== Task item ==
Which lines of the data hold the word "brake"? Copy all of them.

== Data provided ==
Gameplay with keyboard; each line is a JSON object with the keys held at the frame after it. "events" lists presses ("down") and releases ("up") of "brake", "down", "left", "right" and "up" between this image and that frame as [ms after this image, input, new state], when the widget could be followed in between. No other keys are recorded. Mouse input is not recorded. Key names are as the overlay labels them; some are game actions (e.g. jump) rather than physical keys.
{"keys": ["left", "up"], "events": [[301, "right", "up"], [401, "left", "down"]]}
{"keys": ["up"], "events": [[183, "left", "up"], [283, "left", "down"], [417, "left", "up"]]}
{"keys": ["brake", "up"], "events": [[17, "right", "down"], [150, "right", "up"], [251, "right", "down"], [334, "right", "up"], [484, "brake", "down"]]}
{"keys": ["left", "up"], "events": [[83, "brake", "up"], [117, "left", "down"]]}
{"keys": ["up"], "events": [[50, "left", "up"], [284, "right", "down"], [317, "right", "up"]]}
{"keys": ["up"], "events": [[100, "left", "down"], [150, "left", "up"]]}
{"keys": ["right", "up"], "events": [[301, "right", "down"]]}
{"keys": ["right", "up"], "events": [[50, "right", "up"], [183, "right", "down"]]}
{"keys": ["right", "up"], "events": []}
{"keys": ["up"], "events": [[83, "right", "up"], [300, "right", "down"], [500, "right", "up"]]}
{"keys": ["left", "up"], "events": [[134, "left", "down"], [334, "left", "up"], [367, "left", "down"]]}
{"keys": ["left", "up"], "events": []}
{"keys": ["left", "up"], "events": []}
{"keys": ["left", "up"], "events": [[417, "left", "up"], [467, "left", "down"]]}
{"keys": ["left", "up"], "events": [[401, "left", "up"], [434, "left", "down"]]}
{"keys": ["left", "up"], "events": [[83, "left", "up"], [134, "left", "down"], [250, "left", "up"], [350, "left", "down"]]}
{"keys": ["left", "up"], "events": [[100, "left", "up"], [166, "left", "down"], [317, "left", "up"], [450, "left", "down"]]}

== Exercise solution ==
Gameplay with keyboard; each line is a JSON object with the keys held at the frame after it. "events" lists presses ("down") and releases ("up") of "brake", "down", "left", "right" and "up" between this image and that frame as [ms after this image, input, new state], when the widget could be followed in between. No other keys are recorded. Mouse input is not recorded. Key names are as the overlay labels them; some are game actions (e.g. jump) rather than physical keys.
{"keys": ["brake", "up"], "events": [[17, "right", "down"], [150, "right", "up"], [251, "right", "down"], [334, "right", "up"], [484, "brake", "down"]]}
{"keys": ["left", "up"], "events": [[83, "brake", "up"], [117, "left", "down"]]}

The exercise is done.